Nesta direção, Aquino em suas objeções apresentadas no Iº artigo do De magistro, diz que:

Se um homem ensina a outro homem, é necessário que torne conhecedor em ato aquele que é conhecedor em potência. Daí que é necessário que seu conhecimento seja conduzido de potência a ato. Mas é necessário que se mude. Daí que a ciência e a sabedoria sofreriam mudanças o que contrariam o que diz Agostinho “Quando a sabedoria se achega a um homem não é ela, mas ele que sofre a mudança”. ... O conhecimento é assimilação da coisa conhecida pelo cognoscente. ... Ninguém aprende da fala de outra coisa que, antes da fala, teria respondido se fosse interrogado Mas o discípulo, mesmo ante que o mestre fale, responderia, se interrogado sobre aquelas coisas que o mestre propõe. Não aprenderia da fala do mestre se não soubesse que as coisas são assim tais como o próprio mestre propõe. Portanto, um homem não é ensinado pela fala de outro homem (2001, p.29).

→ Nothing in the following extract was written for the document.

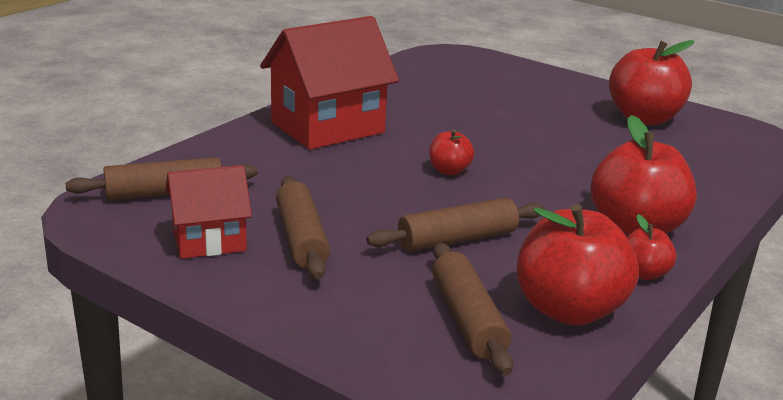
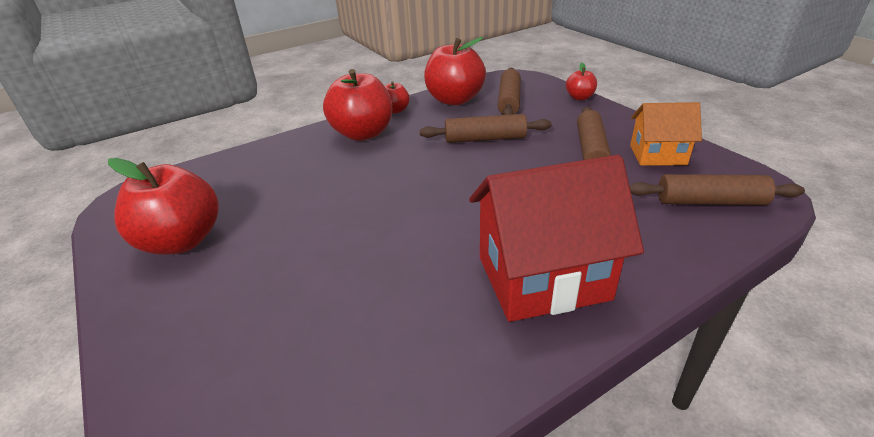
camera: 155 degrees left, 10 degrees up
red house [165,165,252,259] -> orange house [630,102,702,166]
red apple [429,129,474,175] -> red apple moved to [566,63,597,100]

Ainda nessa obra, no artigo IV, refletindo sobre a educação, é colocado em questão o ensinar, como um ato de vida contemplativa ou de vida ativa. Nas respostas às objeções,

Aquino, mais uma vez, deixa clara sua concepção de educação,quando fala sobre o ensino, afirmando que,

A visão do professor é o princípio do ensino, mas o próprio ensino consiste mais na transfusão do conhecimento das coisas vistas do que em sua visão. Daí que a visão do professor pertença mais à contemplação do que à ação. Aquino ainda continua afirmando que,

a vida contemplativa é o princípio do ensino, como o calor não é o esquentar, mas o princípio do esquentar. Ora, a vida contemplativa é o princípio da vida ativa, enquanto a dirige, como ao contrário: a vida ativa dispõe da contemplativa (ibdem, 62).

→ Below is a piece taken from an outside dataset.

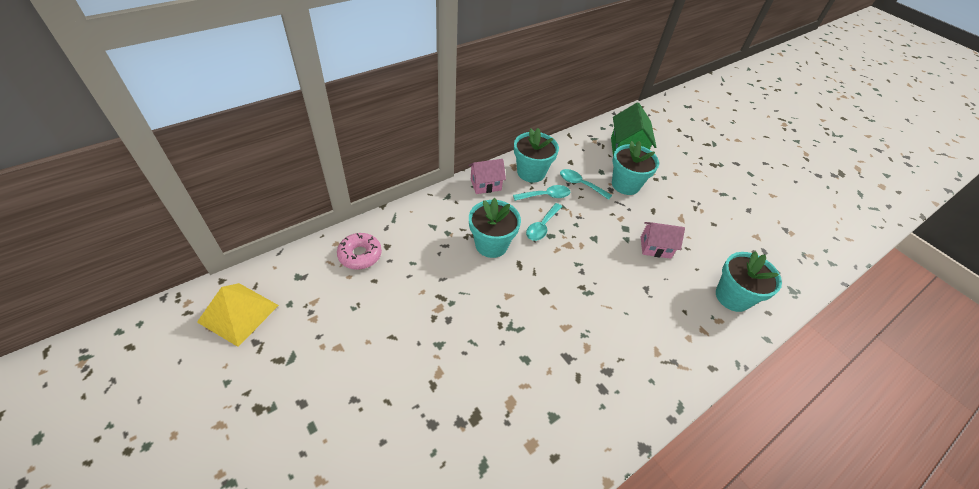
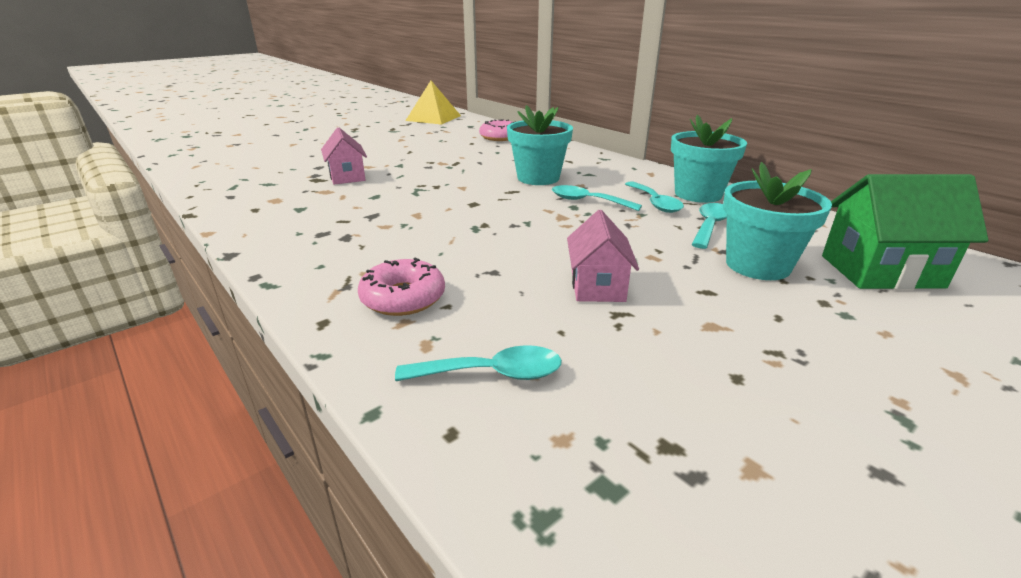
camera: 90 degrees right, 20 degrees down
pink house [469,159,506,194] -> pink house moved to [321,128,367,184]
turquoise flower pot [716,251,782,312] -> turquoise spoon [395,345,562,381]
none -> pink donut [358,258,445,316]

Utilizando o método do diálogo, anunciando sua tese, dando voz ao adversário, contestando e posteriormente apontando soluções, Aquino demonstra sua visão de mundo, sua vontade inovadora sobre o mesmo, tendo como instrumento a educação que, para ele, é feita de forma teórica e prática. Assim, aqui é valorizado tanto o trabalho manual como parte do exercício do pensamento.

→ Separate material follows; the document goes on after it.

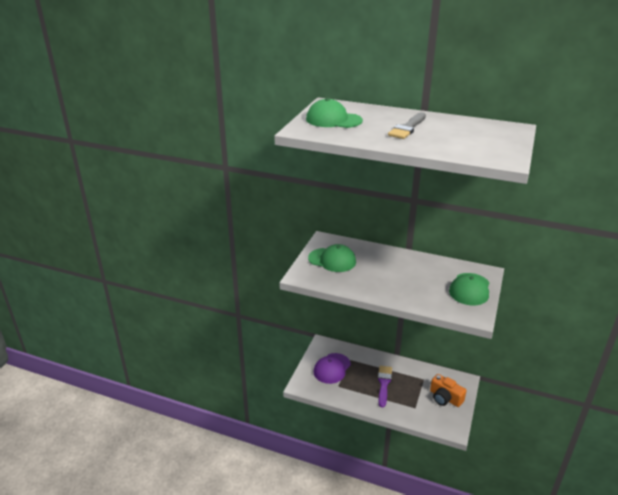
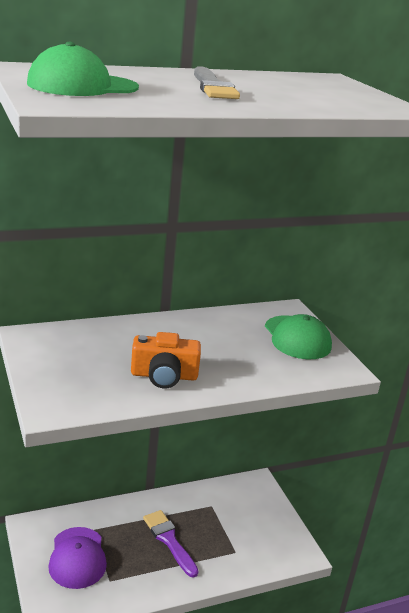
camera: 45 degrees left, 5 degrees down
green cap [308,244,356,272] -> none
orange camera [430,374,466,407] -> orange camera moved to [131,332,201,388]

Vale aqui esclarecer a marcante oposição entre o pensamento da patrística e o de Aquino, que na idade média dão continuidade a oposição estabelecida na Grécia clássica, entre as idéias essencialista socrático-platônico, e as existencialista epicurista-aristotélico.

O primeiro, direciona ao entendimento de que o fenômeno da aprendizagem não depende da atividade do homem, mas sim, da contemplação em busca do auto- conhecimento como o encontro com sua essência, por meio da reflexão.

E o segundo, em oposição a patrística defende a idéia de que a aprendizagem não é fruto só da contemplação, mas sim do caráter ativo em consonância com o contemplativo, por intermédio dos órgãos do sentido. Onde a aprendizagem não é gratuita vindo da alma. Mas sim, fruto da experiência do homem no meio em que vive. Diante dessa visão da aprendizagem, conclui-se que o ensino não acontece somente por meio da fala, mas também por intermédio da ação.

Conforme as analises ora realizadas, torna-se evidente que no decorrer da historia das teorias do ensino e aprendizagem até então não predomina uma direção filosófica, mas

sim, é afirmada uma contradição de pensamentos onde um busca se impor em negação ao outro.